-- Arbeitsauftrag 1 --
Wem schreibt der Text über die Konfrontation mit den Diktaturen den Vers „In Gefahr und höchster Not / Bringt der Mittelweg den Tod“ zu?
-- Arbeitsauftrag 2 --
Schreiben Sie aus dem Text über die Konfrontation mit den Diktaturen wortgetreu den Abschnitt ab, der mit den Worten „Natürlich gibt es“ beginnt und nach den Worten „in welcher Absicht?“ endet.
-- Arbeitsauftrag 3 --
Setzen Sie den Text über die Konfrontation mit den Diktaturen im Anschluss an seinen letzten Satz fort.

-- Vorgegebener Text --
Trumps WESTENtasche

Die Konfrontation mit den Diktaturen ist unvermeidlich, vor allem mit Russland (auch mit China). Das muss weder in Krieg noch in Chaos münden, es kann,  aber auch Neuordnung und neue Ungleichgewichte sind möglich. Ich plädiere im Zweifel für die Konfrontation, weil sie den Blick in die Ursachen von Konflikten ermöglichen – und es gilt, wie anderswo auch, „In Gefahr und höchster Not / Bringt der Mittelweg den Tod“ (Alexander Kluge). Das geht nicht gegen Kompromisse, sondern gegen die Balance der Kräfte, die nur sich mühsam auf dem Hochseil stützen, damit nicht einer abstürzt und alle anderen mitreißt.

Natürlich gibt es auch die Konfrontationen der relativ Stärkeren, Gewichtigeren, wie Deutschland, gegen die Türkei, gegen Belarus, gegen Ungarn, …, und auch indirekt gegen Indien oder Brasilien. Das ist gar nicht so schlecht wie es im Einzelfall aussieht.

Mein Problem ist das fadenscheinige Kostüm des Westens, oft identifiziert mit der Dreifaltigkeit von Aufklärung + Demokratie + Multilateralismus. Das  ist rhetorisch wirksam („Wertegemeinschaft“), Wirtschaft und Militär legitimierend („Sicherheitsgemeinschaft“), und enorm selbstbezogen (Es gibt ja keinen eindeutigen Feind wie im Kalten Krieg). Betonung auf fadenscheinig. Wer definiert eigentlich die Tragbalken unseres fortschrittlichen Gebäudes, und in welcher Absicht?

Außenpolitik ist das eine; das können viele gut und hinreichend überzeugend, damit man darüber streiten oder sich einigen kann. Aber was geschieht in dieser Situation mit uns? Was bedeutet eine bestimmte Linie von Handlungen eines einzelnen Menschen für das „Welt-BILD“ von vielen, die politisch und ökonomisch stark von ihm abhängig sind?

[Seitenbilder und ausgelesener Text]
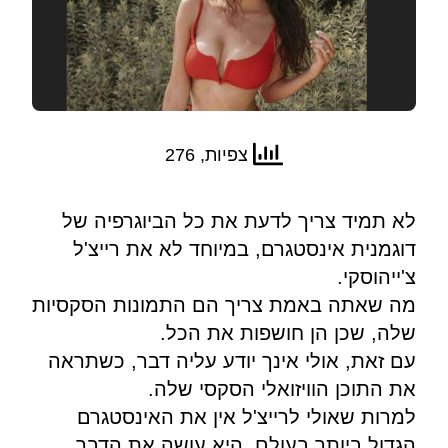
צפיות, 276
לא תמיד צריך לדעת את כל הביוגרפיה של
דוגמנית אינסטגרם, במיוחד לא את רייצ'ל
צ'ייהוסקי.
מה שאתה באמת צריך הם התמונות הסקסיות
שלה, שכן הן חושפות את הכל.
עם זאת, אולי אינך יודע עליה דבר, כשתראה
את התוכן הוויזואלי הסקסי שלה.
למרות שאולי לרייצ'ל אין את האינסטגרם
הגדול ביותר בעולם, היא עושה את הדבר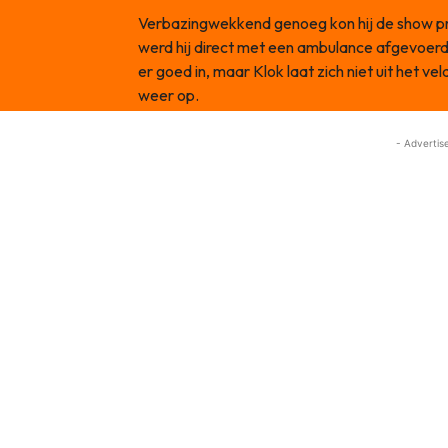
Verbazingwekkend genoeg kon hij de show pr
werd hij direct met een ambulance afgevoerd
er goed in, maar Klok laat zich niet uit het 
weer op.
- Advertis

-- Erwartete Ausgabe 1 --
Alexander Kluge

-- Erwartete Ausgabe 2 --
Natürlich gibt es auch die Konfrontationen der relativ Stärkeren, Gewichtigeren, wie Deutschland, gegen die Türkei, gegen Belarus, gegen Ungarn, …, und auch indirekt gegen Indien oder Brasilien. Das ist gar nicht so schlecht wie es im Einzelfall aussieht.

Mein Problem ist das fadenscheinige Kostüm des Westens, oft identifiziert mit der Dreifaltigkeit von Aufklärung + Demokratie + Multilateralismus. Das  ist rhetorisch wirksam („Wertegemeinschaft“), Wirtschaft und Militär legitimierend („Sicherheitsgemeinschaft“), und enorm selbstbezogen (Es gibt ja keinen eindeutigen Feind wie im Kalten Krieg). Betonung auf fadenscheinig. Wer definiert eigentlich die Tragbalken unseres fortschrittlichen Gebäudes, und in welcher Absicht?

-- Erwartete Ausgabe 3 --
Trump kündigt

  • Pariser Abkommen zum Klimaschutz
  • Antirassismus Aufklärung im eigenen Land
  • Mitgliedschaft an der WHO
  • Atomabkommen mit dem Iran

Trump legt unserem Land diskutierbare, aber untragbare Bürden auf; er verletzt offen die Balance, von der ich oben gesprochen habe. Er lügt und verfolgt Menschen. Er ist ein Sexist, Rassist und er untergräbt die demokratischen Institutionen, die die USA so stark und auch vorbildhaft (in Teilen nur) gemacht haben.

Werte Blog-Leser*innen: was macht das mit UNS? Nicht einfach: was bedeutet das für die globale Situation. Dass ein Verbrecher regiert, kommt vor. Dass er wichtigste politische Handlungsfelder versaut (Klima, Corona), kommt vor. Dass man drunter wegtauchen kann, wenn ein Ausblick auf ein Ende (Revolution oder Abwahl) besteht, kommt vor. Aber es gibt keinen Ausblick.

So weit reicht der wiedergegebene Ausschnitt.